The evidence that calcium in milk does not protect against the incidence of osteoporosis has been replicated in numerous studies. For example, in a twelve-year Harvard Nurses’ Health Study of seventy-eight thousand women, those who drank milk three times a day actually broke more bones than women who rarely drank milk. 1
A number of studies indicate that there are compounds in soy that benefit bone health.

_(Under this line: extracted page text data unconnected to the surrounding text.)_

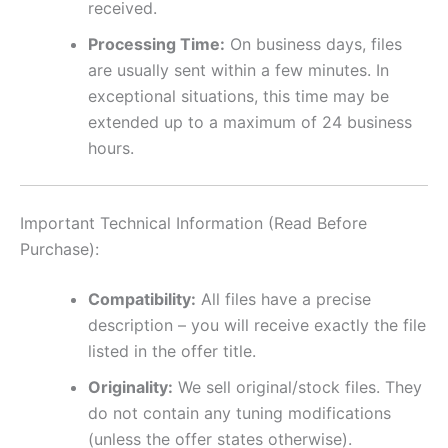
received.
Processing Time:
On business days, files
are usually sent within a few minutes. In
exceptional situations, this time may be
extended up to a maximum of 24 business
hours.
Important Technical Information (Read Before
Purchase):
Compatibility:
All files have a precise
description – you will receive exactly the file
listed in the offer title.
Originality:
We sell original/stock files. They
do not contain any tuning modifications
(unless the offer states otherwise).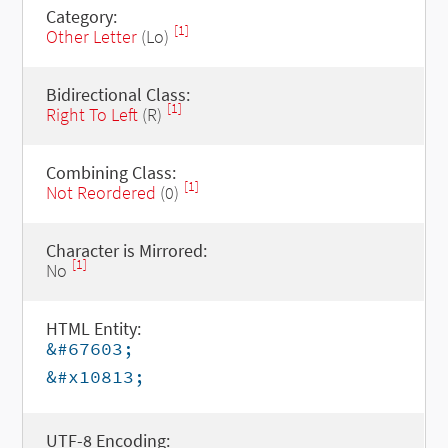
Category:
[1]
Other Letter
(Lo)
Bidirectional Class:
[1]
Right To Left
(R)
Combining Class:
[1]
Not Reordered
(0)
Character is Mirrored:
[1]
No
HTML Entity:
&#67603;
&#x10813;
UTF-8 Encoding:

One such study, published in the Archives of Internal Medicine, showed that soy food intake was associated with a significantly lower risk of bone fracture, particularly among early postmenopausal women. 2
Six reasons why soy milk trumps cow milk:
Cow milk provides more than nine times as much saturated fat as soy beverages, therefore cow milk is far more likely to contribute to coronary heart disease.
Soy beverages provide more than ten times as much essential fatty acid as cow milk, and therefore soy milk provides a much higher level and far healthier source of these essential fatty acids.
Soy beverages are cholesterol-free, while cow milk contains thirty-four milligrams of cholesterol in an eight-ounce cup, which means that consuming cow milk is not the best choice for your heart and cardiovascular system.
Soymilk lowers both total and LDL (“bad”) cholesterol levels in the bloodstream, while consuming cow milk actually has the opposite effect: raising both total and LDL cholesterol.
Soymilk contains numerous protective phytochemicals that may protect against chronic diseases such as heart disease and osteoporosis. Cow milk contains no phytochemicals.
Men who consume one to two servings of soymilk per day are 70 percent less likely to develop prostate cancer than men who don’t. 3.
CV: Are the phytoestrogens in soy harmful to one’s health?
MO:Soybeans are rich in phytoestrogens, which are also known as isoflavones. These substances are one thousand times less potent than human estrogen and when you consume soy milk, tofu, tempeh, edamame or any soyfood, even veggie burgers the phytoestrogens in soy compete with human estrogen in the body.
Phytoestrogens may act as mimics of estrogen. When phytoestrogens occupy the cell, normal estrogens cannot. Plant estrogens do not eliminate all of estrogen’s effects, but they do minimize them, apparently reducing not only breast cancer risk and menstrual symptoms, but also other sex organ related cancers as well, such as
cancer of the prostate.
There is no basis in fact to support the notion that consuming soy will increase estrogen levels in the body, causing cancer or feminizing characteristics, in fact the opposite is the case.
1. U.S. Department of Health and Human Services. Bone Health and
Osteoporosis: A Report of the Surgeon General. Rockville, MD: U.S.
Department of Health and Human Services, Office of the Surgeon
General; 2004.
2. Xianglan Zhang, MD, MPH; Xiao-Ou Shu, MD, PhD; Honglan Li, MD; Gong
Yang, MD, MPH; Qi Li, MS, MD; Yu-Tang Gao, MD; Wei Zheng, MD, PhD.
“Prospective Cohort Study of Soy Food Consumption and Risk of Bone
Fracture Among Postmenopausal Women.” Arch Intern
Med. 2005;165:1890–1895.
3. “Response To Misleading Article About Soy In Mothering
Magazine.” John Robbins www.foodrevolution.org/mothering.htm.